Read this to understand where Investing fits in the broader subject of Financial Planning:

http://www.finiki.org/wiki/Creating_a_Financial_Plan


----------



## AltaRed (Jun 8, 2009)

Tafraser said:


> So I guess I should use index mutual funds since I'm limited to investing $25,500 with my TFSA?


It is a personal decision, but use of index mutual funds, especially the TD e-Series, in a Couch Potato format is a great way to start investing. The TD e-Series can only be bought through an online TDW or EasyWeb account. The other option would be to open a TFSA at Scotia iTrade and buy index mutual funds (but not TD e-Series) there.

What about the advice above to pay off debts first?


----------



## Tafraser (Sep 14, 2013)

AltaRed said:


> It is a personal decision, but use of index mutual funds, especially the TD e-Series, in a Couch Potato format is a great way to start investing. The TD e-Series can only be bought through an online TDW or EasyWeb account. The other option would be to open a TFSA at Scotia iTrade and buy index mutual funds (but not TD e-Series) there.
> 
> What about the advice above to pay off debts first?


I tried to reply to that earlier but since I was new a moderator had to approve it and I guess it hasn't been approved yet.
My student loan has about 13,000 left on it so I can pay that off after work today. As far as the car loan goes I put a big down payment on it and don't have much left to pay off (about 4500) - its 0% so I'm not in a rush for that one.


----------



## My Own Advisor (Sep 24, 2012)

I'd kill the student debt first, for sure. 

Then, look into using your RRSP account for "lazy" couch potato investing. If you make good money, you'll want to defer taxes. Also, as other commenters have said, look to start contributing to your TFSA. Probably good to read about couch potato investing for that account as well. All money made inside the TFSA is tax-free, so you might want some holdings that pay income (dividends or distributions) in there. 

I wouldn't be in a rush to pay off car loan at 0% either. 

After a few years, you might want to start investing in dividend paying stocks, maybe, but I wouldn't be any rush.

Well done and congrats on the great job.


----------



## the-royal-mail (Dec 11, 2009)

Jumping straight from debt into investing? Uhmm no.

1. pay debt
2. save up a tiered emergency fund
3. invest or buy house

Only move to the next step when you have completed the one before.
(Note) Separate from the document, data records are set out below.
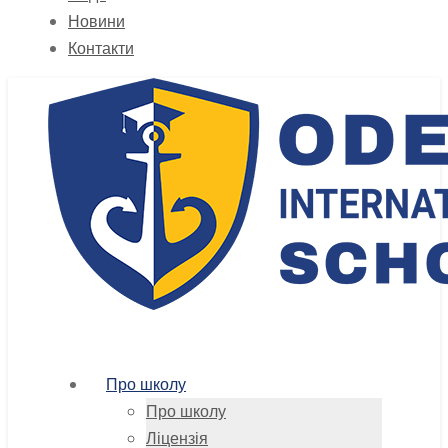
Новини
Контакти
Про школу
Про школу
Ліцензія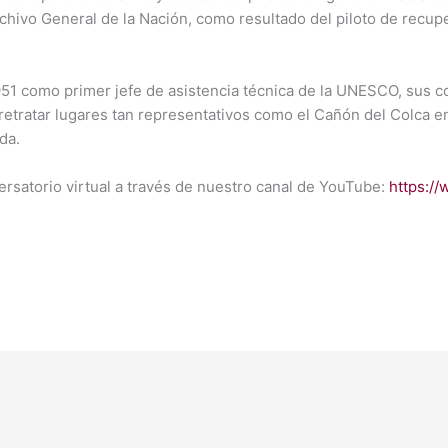
chivo General de la Nación, como resultado del piloto de recuper
951 como primer jefe de asistencia técnica de la UNESCO, sus 
l retratar lugares tan representativos como el Cañón del Colca 
da.
ersatorio virtual a través de nuestro canal de YouTube:
https:/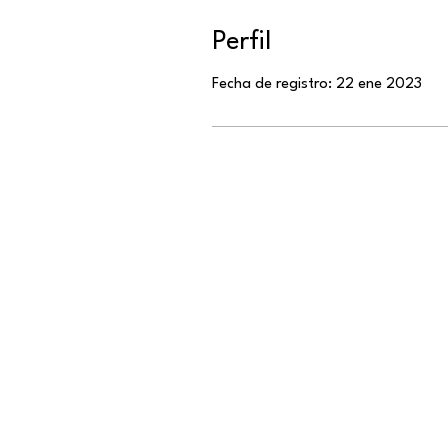
Perfil
Fecha de registro: 22 ene 2023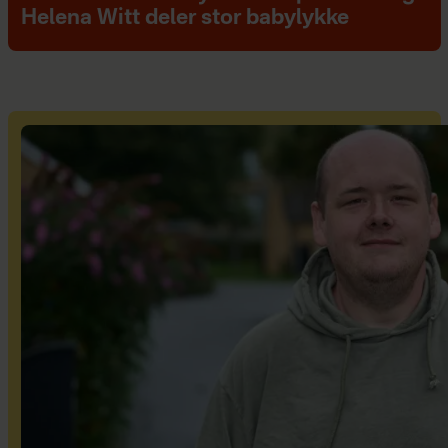
Helena Witt deler stor babylykke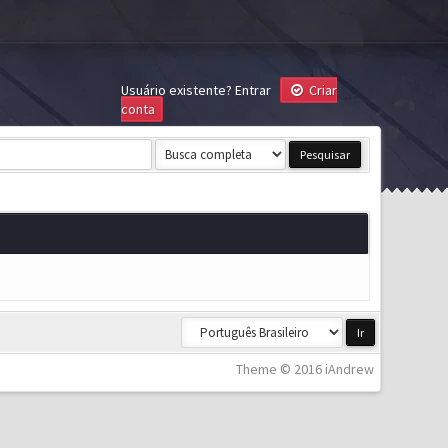
Usuário existente?
Entrar
Criar
conta
Theme © 2016 iAndrew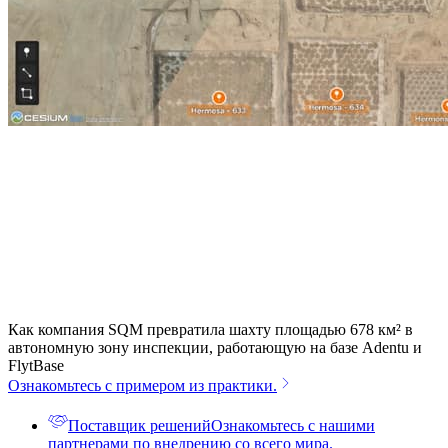
Как компания SQM превратила шахту площадью 678 км² в
автономную зону инспекции, работающую на базе Adentu и
FlytBase
Ознакомьтесь с примером из практики.
Поставщик решений
Ознакомьтесь с нашими
партнерами по внедрению со всего мира.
BTW for a novice I would advise a lot of caution about investing, esp in mutual funds. You can lose a lot of money that should really be set aside for emergency. Ignore the rhetoric that money you've saved is "wasting away in a savings account" and remember a lot of people have a vested interest for you to "invest". (ie. so instead of making 1% for you with no equity risk, it feeds them 1-3% in fees for little/no work and you take all the risk)


----------



## Tafraser (Sep 14, 2013)

the-royal-mail said:


> Jumping straight from debt into investing? Uhmm no.
> 
> 1. pay debt
> 2. save up a tiered emergency fund
> ...


Fair enough, I'm not in a hurry to invest by any means. I just want to be smart with the money I am making and make informed decisions. Could you explain a tiered emergency fund for me please?


----------



## the-royal-mail (Dec 11, 2009)

Hi tafraser, sounds good. Slow and steady is better than speedy and bankrupt. Please see my sig file for an explanation of the tiered concept. Life events tend to happen in batches and not in isolation and the tiers can go a long way to self-preservation. The cash you have right now would be an excellent candidate for debt repayment and start towards tier 1.

P.S. No need to quote replies, use ^ or address person by name.


----------



## Homerhomer (Oct 18, 2010)

Congratulations, you will do well in life (financially at the very least).
Learn as much as you can about finances from this and other available sources and then make up your own mind about what works for you.

PS, you can use quote replies as much as you like, makes it clear for everyone except the-royal-mail.
^>< confuse a living crap out of me, especially if there happen to be posts in between.


----------



## Tafraser (Sep 14, 2013)

Thanks Homerhomer, I appreciate that and hope you're right.


----------